Thursday, May 24, 2007

Kentucky v. Davis

George and Katherine Davis must be really big believers in geographical diversification. So much so that they decided to sue the state of Kentucky, alleging that the state's taxation of out-of-state municipal bond interest but not in-state interest was unconstitutional. The case is now to be heard by the Supreme Court some time either this Fall or next Spring. Its official name is Department of Revenue of Finance and Administration Cabinet, Commonwealth of Kentucky v. George W. Davis.

Lower courts had ruled for Davis, under the theory that Kentucky's taxation policy (which is similar in the majority of states) violates the so-called "dormant commerce clause." In essence, that clause prohibits the states from enacting laws that favor in-state commerce over out-of-state commerce, under the presumption that the Federal government has sole authority over interstate commerce. In this case, Kentucky is favoring in-state commerce by exempting its own bonds from taxation but not out-of-state bonds. I note that there is no "dormant commerce clause" in the Constitution itself, but it is a precedent that dates back to John Marshall.

The impact on the municipal market will be significant. Currently, most municipal bond investors have a strong incentive to own bonds issued in their own state. Bonds issued within higher tax states (California, New York, Massachusetts, etc.) are considerably more valued than bonds in low tax states (Texas). The difference between a similar structured bond from California versus Texas is typically 20-40bps. It will also have a major impact on the marketing of bond investment management services. A large percentage of municipal bond funds currently marketed are state specific. If there ceased to be a tax advantage, investors would obviously prefer the diversification of a national portfolio.

The prevailing opinion on Wall Street is that the Court will find some way to strike down the lower court ruling and uphold the status quo. I'm no lawyer, but I have read a fair amount on this case. And logic and precedent seem to be on the Davis' side. In a recent dormant commerce clause ruling, United Haulers v. Oneida-Herkimer, SCOTUS ruled that it's okay for local governments to discriminate against out-of-state commerce when it is intended to benefit a municipal authority, and the municipal authority is serving a legitimate public good which cannot be achieved otherwise. Some are saying that this case is precedent for the Davis' case being overturned, as it hinged on the public versus private sector.

I'm not so sure, and neither are law professors Ethan Yale of Georgetown and Brian Galle of Florida State.

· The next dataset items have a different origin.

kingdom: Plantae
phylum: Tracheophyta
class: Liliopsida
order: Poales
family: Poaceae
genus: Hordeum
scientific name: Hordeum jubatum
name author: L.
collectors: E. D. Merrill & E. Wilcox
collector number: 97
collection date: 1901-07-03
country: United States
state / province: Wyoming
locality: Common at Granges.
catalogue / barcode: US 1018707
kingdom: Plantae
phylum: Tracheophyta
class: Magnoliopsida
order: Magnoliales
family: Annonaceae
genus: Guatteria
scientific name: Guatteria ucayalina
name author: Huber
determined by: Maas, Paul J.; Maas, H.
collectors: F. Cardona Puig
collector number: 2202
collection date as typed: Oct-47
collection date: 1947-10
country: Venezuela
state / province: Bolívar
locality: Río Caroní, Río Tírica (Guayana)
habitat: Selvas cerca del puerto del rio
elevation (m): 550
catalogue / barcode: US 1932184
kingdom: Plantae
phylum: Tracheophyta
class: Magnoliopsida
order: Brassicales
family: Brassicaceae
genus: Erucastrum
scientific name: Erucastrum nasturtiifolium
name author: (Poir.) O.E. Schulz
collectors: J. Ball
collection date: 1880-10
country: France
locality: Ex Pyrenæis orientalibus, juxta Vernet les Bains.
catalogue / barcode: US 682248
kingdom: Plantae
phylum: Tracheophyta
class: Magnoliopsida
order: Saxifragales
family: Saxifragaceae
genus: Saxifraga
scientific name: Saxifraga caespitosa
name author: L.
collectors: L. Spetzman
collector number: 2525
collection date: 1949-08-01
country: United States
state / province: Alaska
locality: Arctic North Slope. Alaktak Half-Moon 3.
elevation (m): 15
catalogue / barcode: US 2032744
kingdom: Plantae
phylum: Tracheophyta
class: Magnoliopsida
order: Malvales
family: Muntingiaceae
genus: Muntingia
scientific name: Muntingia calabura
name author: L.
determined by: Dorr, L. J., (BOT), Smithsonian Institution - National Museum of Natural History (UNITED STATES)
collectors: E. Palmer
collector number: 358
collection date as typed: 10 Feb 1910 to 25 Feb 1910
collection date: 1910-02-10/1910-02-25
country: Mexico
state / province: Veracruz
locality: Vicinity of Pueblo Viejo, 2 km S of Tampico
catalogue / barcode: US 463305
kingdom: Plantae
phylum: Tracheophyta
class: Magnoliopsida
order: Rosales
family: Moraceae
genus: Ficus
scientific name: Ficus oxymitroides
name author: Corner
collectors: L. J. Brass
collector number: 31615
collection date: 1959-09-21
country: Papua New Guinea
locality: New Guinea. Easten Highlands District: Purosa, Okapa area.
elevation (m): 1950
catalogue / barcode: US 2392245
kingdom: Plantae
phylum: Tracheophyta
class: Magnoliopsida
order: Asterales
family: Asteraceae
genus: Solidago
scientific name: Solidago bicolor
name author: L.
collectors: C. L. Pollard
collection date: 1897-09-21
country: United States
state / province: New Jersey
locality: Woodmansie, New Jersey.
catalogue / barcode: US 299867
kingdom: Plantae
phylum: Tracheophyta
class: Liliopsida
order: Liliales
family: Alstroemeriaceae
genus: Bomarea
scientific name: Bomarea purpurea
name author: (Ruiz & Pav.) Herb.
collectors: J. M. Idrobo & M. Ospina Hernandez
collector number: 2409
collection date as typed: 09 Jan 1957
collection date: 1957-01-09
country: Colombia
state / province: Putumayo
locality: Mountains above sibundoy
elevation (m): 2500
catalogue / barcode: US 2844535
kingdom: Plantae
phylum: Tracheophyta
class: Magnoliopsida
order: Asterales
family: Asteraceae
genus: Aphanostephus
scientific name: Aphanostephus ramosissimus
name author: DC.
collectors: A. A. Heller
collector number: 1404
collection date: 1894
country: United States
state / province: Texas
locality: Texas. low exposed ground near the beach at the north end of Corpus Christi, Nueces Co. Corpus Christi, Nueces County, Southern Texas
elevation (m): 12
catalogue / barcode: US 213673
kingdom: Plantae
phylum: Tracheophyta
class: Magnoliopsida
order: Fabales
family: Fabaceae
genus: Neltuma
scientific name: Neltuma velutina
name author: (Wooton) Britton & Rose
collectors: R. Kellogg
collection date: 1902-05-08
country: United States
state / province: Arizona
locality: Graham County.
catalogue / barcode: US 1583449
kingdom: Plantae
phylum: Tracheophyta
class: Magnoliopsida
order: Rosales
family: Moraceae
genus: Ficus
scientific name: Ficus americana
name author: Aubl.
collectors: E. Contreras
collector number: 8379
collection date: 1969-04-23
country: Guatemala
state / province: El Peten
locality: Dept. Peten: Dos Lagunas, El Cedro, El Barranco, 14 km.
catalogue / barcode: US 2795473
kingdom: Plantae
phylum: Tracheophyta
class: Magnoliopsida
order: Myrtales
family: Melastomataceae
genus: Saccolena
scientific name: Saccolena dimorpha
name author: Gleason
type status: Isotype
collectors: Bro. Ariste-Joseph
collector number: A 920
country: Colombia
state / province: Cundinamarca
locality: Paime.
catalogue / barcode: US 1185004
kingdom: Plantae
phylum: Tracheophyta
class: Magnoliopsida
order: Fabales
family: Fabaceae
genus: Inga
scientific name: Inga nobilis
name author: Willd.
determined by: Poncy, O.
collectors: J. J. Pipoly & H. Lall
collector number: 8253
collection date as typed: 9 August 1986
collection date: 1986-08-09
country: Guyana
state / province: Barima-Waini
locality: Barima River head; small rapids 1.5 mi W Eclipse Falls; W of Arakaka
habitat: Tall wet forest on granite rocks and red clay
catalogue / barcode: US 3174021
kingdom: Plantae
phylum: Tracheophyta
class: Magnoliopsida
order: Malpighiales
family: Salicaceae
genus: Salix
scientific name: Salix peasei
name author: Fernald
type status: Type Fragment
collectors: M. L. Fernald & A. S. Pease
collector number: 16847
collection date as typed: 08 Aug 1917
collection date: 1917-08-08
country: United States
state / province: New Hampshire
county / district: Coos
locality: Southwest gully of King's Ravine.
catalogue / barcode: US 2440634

They note that the Court has historically been "skeptical of discriminatory laws that shield state officials from the pressure of competition with activities undertaken by other states." That is exactly what we have here. Bond issuers are competing with other issuers for lendable funds. A high-tax state has their lending rate subsidized through the state exemption, thus reducing dramatically the competition. Notice that many of the higher-tax states have weaker credit ratings compared with other states (California, New York, Puerto Rico). They can get away with this because their bonds are in high demand from local investors.

I note, however that two Justices don't believe in the dormant commerce clause at all: Thomas and Scalia. They said as much in their opinions in United Haulers. I would therefore say there are two automatic votes to overturn the lower courts ruling in the Kentucky case. Also in United Haulers, many observers thought that opinion written by Roberts, Souter, Ginsburg, and Breyer was actually complicating the dormant commerce clause.

If you have two voters who will strike no matter what, and four who are willing to venture out on a legal limb, then just maybe we will keep the status quo.